I love Bob's comments and insights! His comments reflect a major paradigm shift which is felt so strongly in creative businesses because it is the creative aspect of human culture driving the shift. Personally, I believe it is a shift toward community and collective engagement, but I am no futurist. I am a lawyer with a background in Intellectual Property law and see that our legal regimes protecting institutions and patterns of the industrial age are confounded by the way we are starting to live and communicate. Ownership and authorship by individuals has not been the full story, only a perspective we have chosen (look at all the litigation over creative rights to music, film and software). I look forward to the cultural explosion in books and other works as collective creations.

[2]
Posted by: Wallace J. Nichols
November 30, 2009 - 12:01AM
Davenport, CA

A colleague and I are considering writing a book using the open, collaborative, transparent, messy approach that Bob describes. Sounds like fun. Wondering which are the best works in progress that we might learn from or online tools that could help us not reinvent the wheel too much?

[3]
Posted by: Jeff Shrager
November 30, 2009 - 12:12AM
Palo Alto, CA

I think that those whole think that books will be completely replaced by e-reading have never watched a baby or young child interact with a book. We used to tell stories to our children, and they fell in love with hearing and telling stories, and carried them on in oral traditions. Now we read to them, and eventually they read to themselves and they fall in love with books. But can you imagine a child ever falling in love with a kindle!? (That is if you can even imaging giving your 6-month-old your kindle to begin with; if it was working at all upon return it would be covered in drool!) To a young child, the physicality of the book (or, in earlier times, the physicality of human story telling) are what draw young children to books from the very earliest ages. Before e-reading entirely replaces books and story-telling, we will have to have another revolution in technology that embeds words once more in something akin to these physical settings that mean something to babies and young children in the years where these attachments are formed.

[4]
Posted by: Mike Seiler
November 30, 2009 - 12:41PM
Michigan

Many new trends coexist with the old not replace them. Collaborative works already exist online in wikis and forums, but there will always be a place for the creative perspective of the individual.

[5]
Posted by: KA Schloegel
December 02, 2009 - 05:55PM
Minneapolis

A couple years ago I set up a collaborative writing experiment at http://cya.gather.com/. The idea was to try to generate a "Choose Your Own Adventure" story by allowing input from whoever wanted to add pages. It never got too far off the ground and the story quickly began to diverge wildly ... but it was fun.

[6]
Posted by: Chris Gray
December 04, 2009 - 03:15AM
New Haven, CT

Bah!
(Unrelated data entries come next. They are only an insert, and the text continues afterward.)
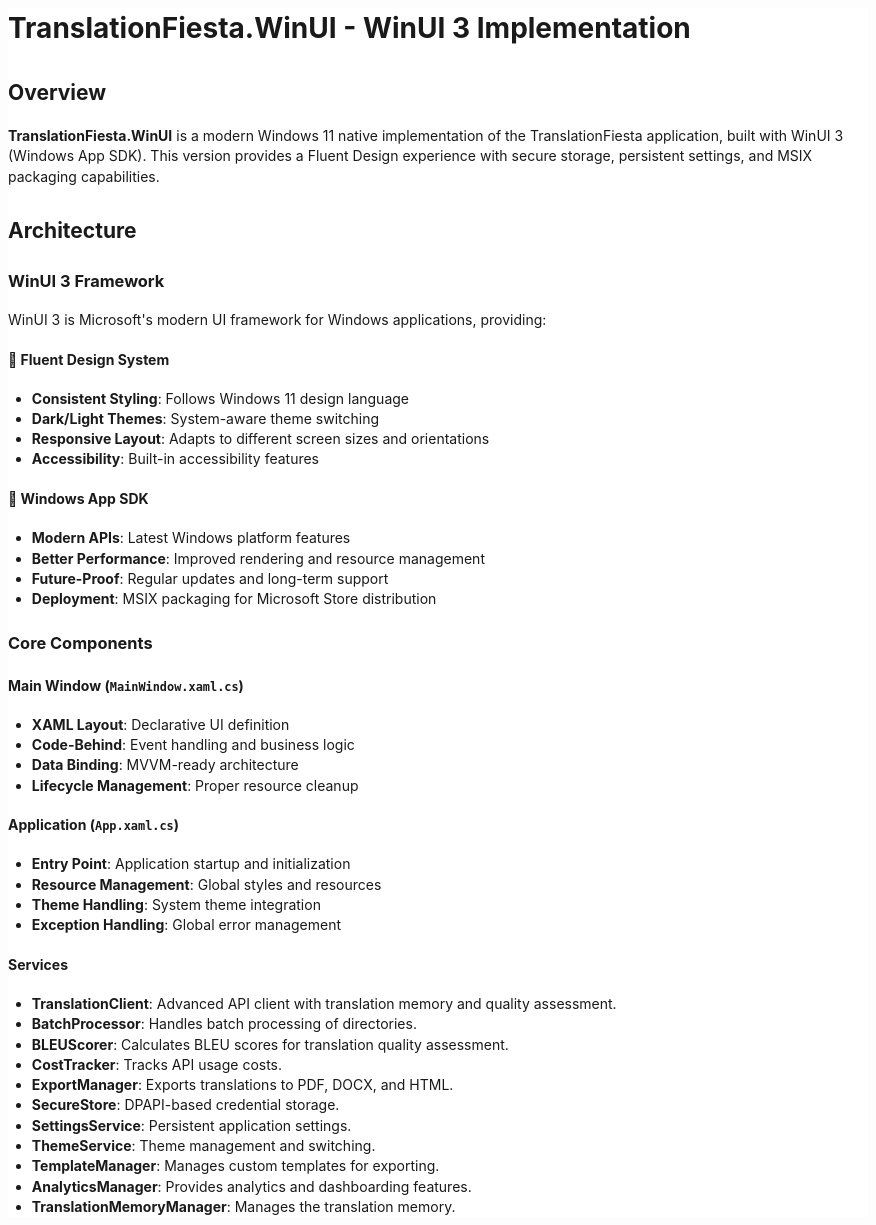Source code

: # TranslationFiesta.WinUI - WinUI 3 Implementation

## Overview

**TranslationFiesta.WinUI** is a modern Windows 11 native implementation of the TranslationFiesta application, built with WinUI 3 (Windows App SDK). This version provides a Fluent Design experience with secure storage, persistent settings, and MSIX packaging capabilities.

## Architecture

### WinUI 3 Framework

WinUI 3 is Microsoft's modern UI framework for Windows applications, providing:

#### 🎨 Fluent Design System
- **Consistent Styling**: Follows Windows 11 design language
- **Dark/Light Themes**: System-aware theme switching
- **Responsive Layout**: Adapts to different screen sizes and orientations
- **Accessibility**: Built-in accessibility features

#### 🔧 Windows App SDK
- **Modern APIs**: Latest Windows platform features
- **Better Performance**: Improved rendering and resource management
- **Future-Proof**: Regular updates and long-term support
- **Deployment**: MSIX packaging for Microsoft Store distribution

### Core Components

#### Main Window (`MainWindow.xaml.cs`)
- **XAML Layout**: Declarative UI definition
- **Code-Behind**: Event handling and business logic
- **Data Binding**: MVVM-ready architecture
- **Lifecycle Management**: Proper resource cleanup

#### Application (`App.xaml.cs`)
- **Entry Point**: Application startup and initialization
- **Resource Management**: Global styles and resources
- **Theme Handling**: System theme integration
- **Exception Handling**: Global error management

#### Services
- **TranslationClient**: Advanced API client with translation memory and quality assessment.
- **BatchProcessor**: Handles batch processing of directories.
- **BLEUScorer**: Calculates BLEU scores for translation quality assessment.
- **CostTracker**: Tracks API usage costs.
- **ExportManager**: Exports translations to PDF, DOCX, and HTML.
- **SecureStore**: DPAPI-based credential storage.
- **SettingsService**: Persistent application settings.
- **ThemeService**: Theme management and switching.
- **TemplateManager**: Manages custom templates for exporting.
- **AnalyticsManager**: Provides analytics and dashboarding features.
- **TranslationMemoryManager**: Manages the translation memory.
The collaborative method has been alive in the performing arts for many, many centuries, the content of their work often provided by the "lonely" writer but often, also, the result of group improvisation, from Comedia del Arte to Second City. This is not new.

Plus, many a work has suffered from the collaboration. Look at Irving's Prayer for Owen Meany as compared to the film based upon it, Simon Birch. Despite good intentions; ugh!